_Data extract_

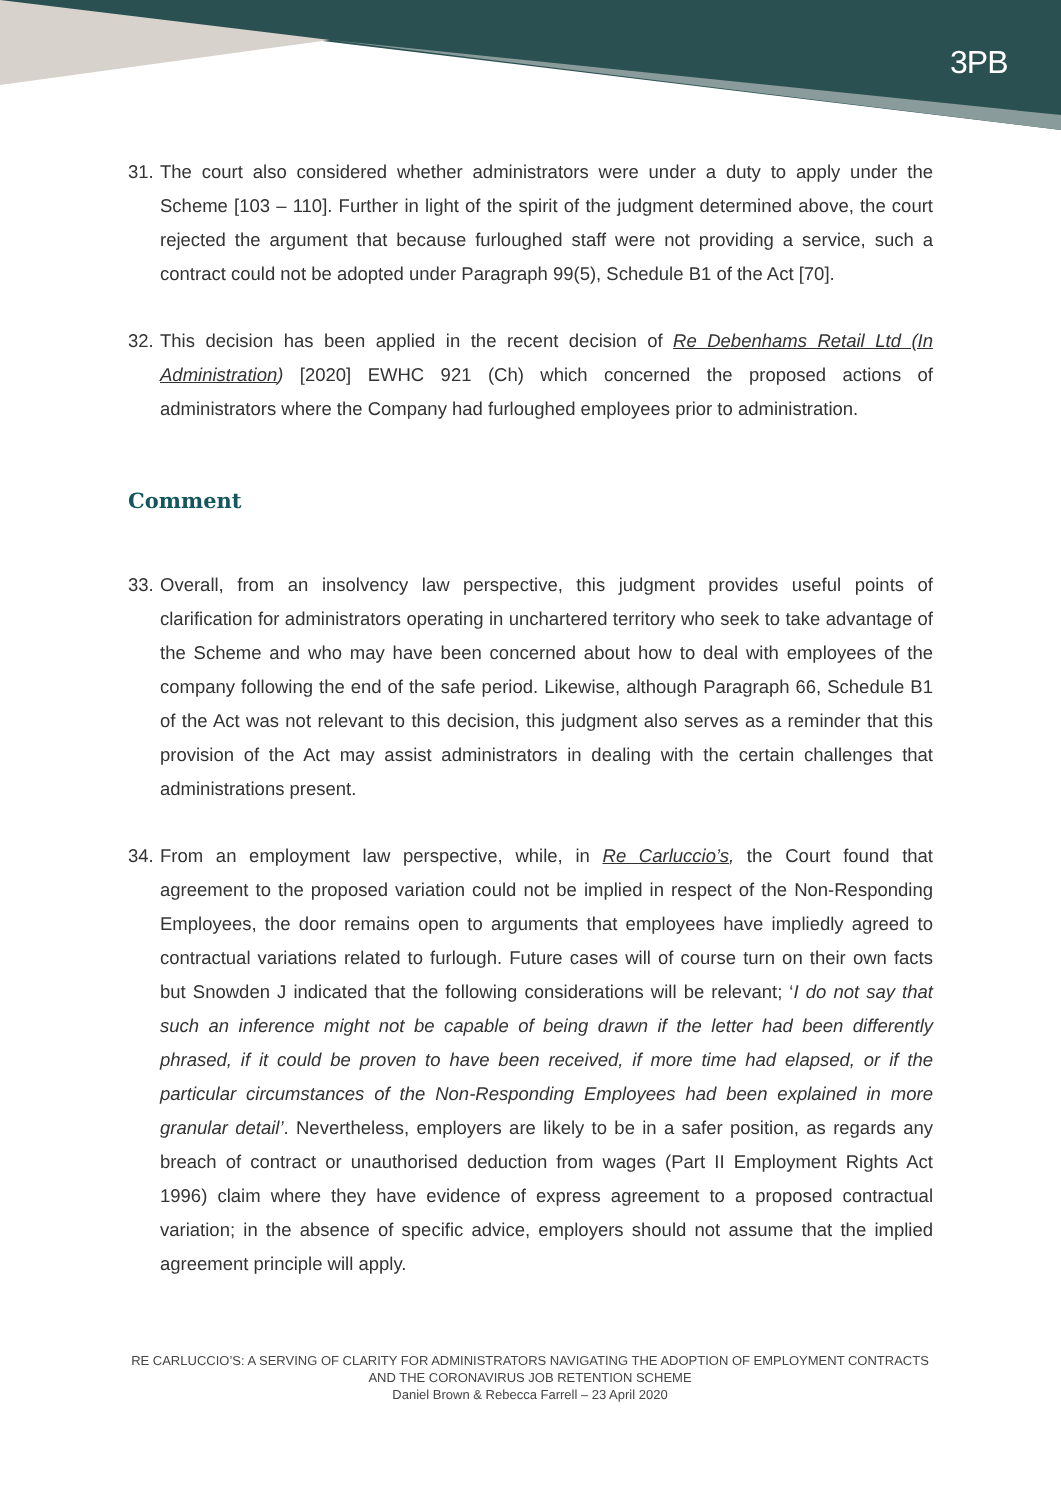3PB
31. The court also considered whether administrators were under a duty to apply under the Scheme [103 – 110]. Further in light of the spirit of the judgment determined above, the court rejected the argument that because furloughed staff were not providing a service, such a contract could not be adopted under Paragraph 99(5), Schedule B1 of the Act [70].
32. This decision has been applied in the recent decision of Re Debenhams Retail Ltd (In Administration) [2020] EWHC 921 (Ch) which concerned the proposed actions of administrators where the Company had furloughed employees prior to administration.
Comment
33. Overall, from an insolvency law perspective, this judgment provides useful points of clarification for administrators operating in unchartered territory who seek to take advantage of the Scheme and who may have been concerned about how to deal with employees of the company following the end of the safe period. Likewise, although Paragraph 66, Schedule B1 of the Act was not relevant to this decision, this judgment also serves as a reminder that this provision of the Act may assist administrators in dealing with the certain challenges that administrations present.
34. From an employment law perspective, while, in Re Carluccio’s, the Court found that agreement to the proposed variation could not be implied in respect of the Non-Responding Employees, the door remains open to arguments that employees have impliedly agreed to contractual variations related to furlough. Future cases will of course turn on their own facts but Snowden J indicated that the following considerations will be relevant; ‘I do not say that such an inference might not be capable of being drawn if the letter had been differently phrased, if it could be proven to have been received, if more time had elapsed, or if the particular circumstances of the Non-Responding Employees had been explained in more granular detail’. Nevertheless, employers are likely to be in a safer position, as regards any breach of contract or unauthorised deduction from wages (Part II Employment Rights Act 1996) claim where they have evidence of express agreement to a proposed contractual variation; in the absence of specific advice, employers should not assume that the implied agreement principle will apply.
RE CARLUCCIO’S: A SERVING OF CLARITY FOR ADMINISTRATORS NAVIGATING THE ADOPTION OF EMPLOYMENT CONTRACTS AND THE CORONAVIRUS JOB RETENTION SCHEME
Daniel Brown & Rebecca Farrell – 23 April 2020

_Task to complete_
Keep the pictures out, and write out the rest of the data above word for word.

_Completed task_
3PB
31. The court also considered whether administrators were under a duty to apply under the Scheme [103 – 110]. Further in light of the spirit of the judgment determined above, the court rejected the argument that because furloughed staff were not providing a service, such a contract could not be adopted under Paragraph 99(5), Schedule B1 of the Act [70].
32. This decision has been applied in the recent decision of Re Debenhams Retail Ltd (In Administration) [2020] EWHC 921 (Ch) which concerned the proposed actions of administrators where the Company had furloughed employees prior to administration.
Comment
33. Overall, from an insolvency law perspective, this judgment provides useful points of clarification for administrators operating in unchartered territory who seek to take advantage of the Scheme and who may have been concerned about how to deal with employees of the company following the end of the safe period. Likewise, although Paragraph 66, Schedule B1 of the Act was not relevant to this decision, this judgment also serves as a reminder that this provision of the Act may assist administrators in dealing with the certain challenges that administrations present.
34. From an employment law perspective, while, in Re Carluccio’s, the Court found that agreement to the proposed variation could not be implied in respect of the Non-Responding Employees, the door remains open to arguments that employees have impliedly agreed to contractual variations related to furlough. Future cases will of course turn on their own facts but Snowden J indicated that the following considerations will be relevant; ‘I do not say that such an inference might not be capable of being drawn if the letter had been differently phrased, if it could be proven to have been received, if more time had elapsed, or if the particular circumstances of the Non-Responding Employees had been explained in more granular detail’. Nevertheless, employers are likely to be in a safer position, as regards any breach of contract or unauthorised deduction from wages (Part II Employment Rights Act 1996) claim where they have evidence of express agreement to a proposed contractual variation; in the absence of specific advice, employers should not assume that the implied agreement principle will apply.
RE CARLUCCIO’S: A SERVING OF CLARITY FOR ADMINISTRATORS NAVIGATING THE ADOPTION OF EMPLOYMENT CONTRACTS AND THE CORONAVIRUS JOB RETENTION SCHEME
Daniel Brown & Rebecca Farrell – 23 April 2020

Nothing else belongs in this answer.